## What is expected
Whenever a line below mentions the word "votre", that line should be copied.

:: Provided material ::

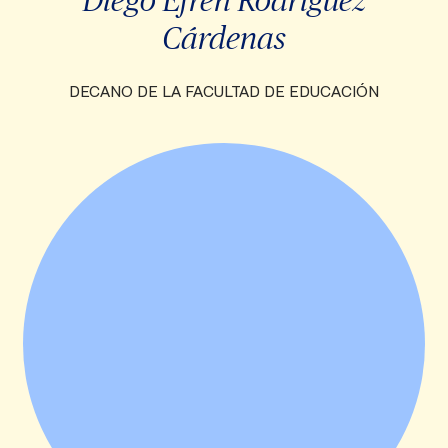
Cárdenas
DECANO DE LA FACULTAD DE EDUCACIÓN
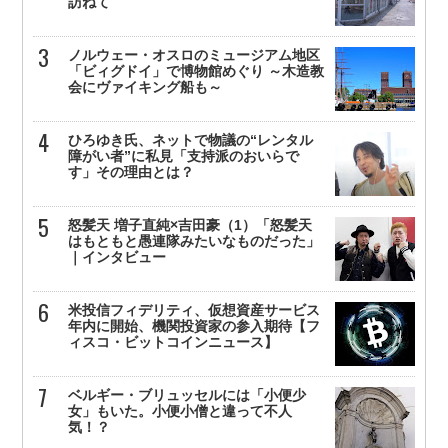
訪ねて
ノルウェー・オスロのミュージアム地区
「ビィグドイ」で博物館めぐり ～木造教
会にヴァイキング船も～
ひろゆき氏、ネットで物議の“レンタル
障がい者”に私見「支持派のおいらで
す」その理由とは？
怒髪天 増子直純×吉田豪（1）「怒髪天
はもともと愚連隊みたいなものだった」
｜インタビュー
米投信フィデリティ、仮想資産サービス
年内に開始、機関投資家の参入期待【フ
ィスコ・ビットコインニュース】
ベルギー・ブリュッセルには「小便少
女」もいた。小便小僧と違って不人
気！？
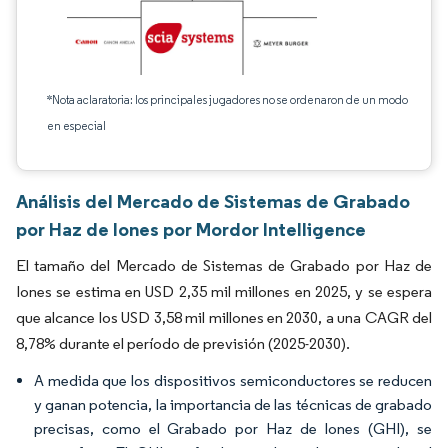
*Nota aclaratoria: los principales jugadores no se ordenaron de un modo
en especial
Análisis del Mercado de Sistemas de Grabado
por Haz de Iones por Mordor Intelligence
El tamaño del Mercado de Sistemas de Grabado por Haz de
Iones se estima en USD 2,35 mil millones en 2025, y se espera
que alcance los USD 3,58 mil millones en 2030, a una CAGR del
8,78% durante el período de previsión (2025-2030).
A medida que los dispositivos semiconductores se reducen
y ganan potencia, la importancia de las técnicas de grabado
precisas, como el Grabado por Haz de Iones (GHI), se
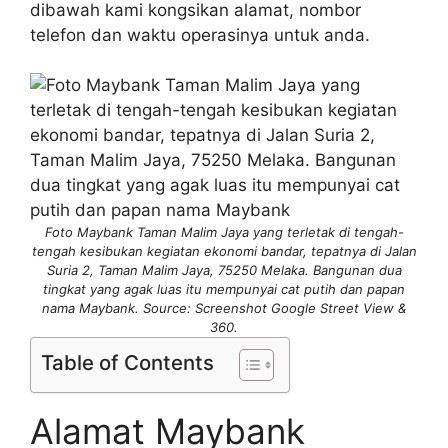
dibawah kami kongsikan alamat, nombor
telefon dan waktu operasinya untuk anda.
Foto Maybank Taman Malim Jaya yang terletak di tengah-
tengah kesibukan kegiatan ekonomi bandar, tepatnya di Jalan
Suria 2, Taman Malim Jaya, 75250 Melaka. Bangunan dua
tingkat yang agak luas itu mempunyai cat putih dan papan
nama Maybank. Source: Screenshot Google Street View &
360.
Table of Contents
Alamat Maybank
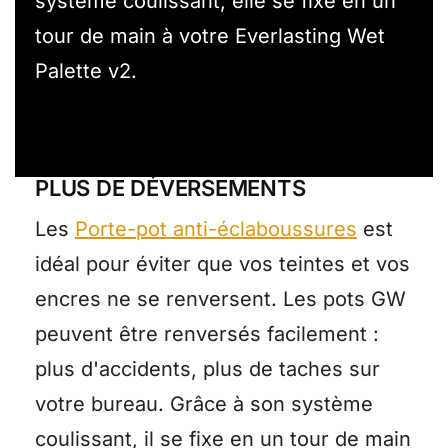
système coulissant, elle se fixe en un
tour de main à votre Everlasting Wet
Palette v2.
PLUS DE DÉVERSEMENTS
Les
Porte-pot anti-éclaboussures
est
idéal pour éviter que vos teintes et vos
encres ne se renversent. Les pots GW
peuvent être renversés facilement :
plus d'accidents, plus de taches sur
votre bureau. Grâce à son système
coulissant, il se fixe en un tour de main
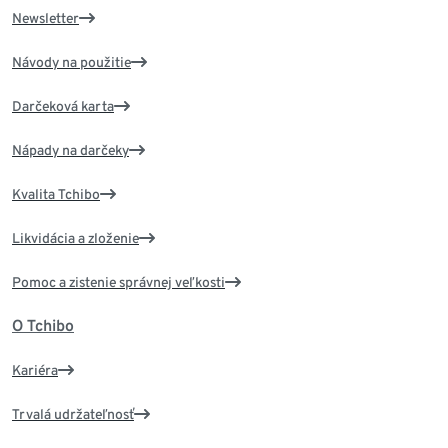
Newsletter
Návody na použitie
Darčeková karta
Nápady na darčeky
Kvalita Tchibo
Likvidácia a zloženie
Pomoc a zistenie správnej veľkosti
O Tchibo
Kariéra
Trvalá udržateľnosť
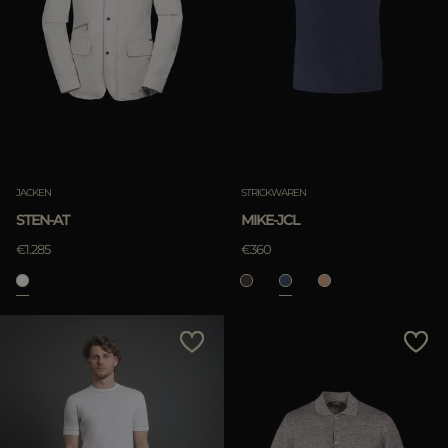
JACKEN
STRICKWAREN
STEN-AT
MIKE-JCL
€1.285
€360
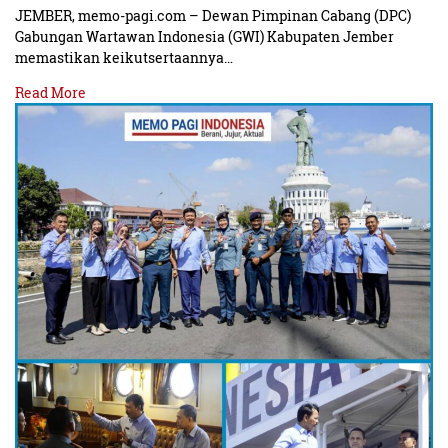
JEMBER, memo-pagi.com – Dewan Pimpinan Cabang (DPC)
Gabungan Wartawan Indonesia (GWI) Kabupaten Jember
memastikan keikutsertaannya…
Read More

:::

## Exercise solution
tour de main à votre Everlasting Wet
votre bureau. Grâce à son système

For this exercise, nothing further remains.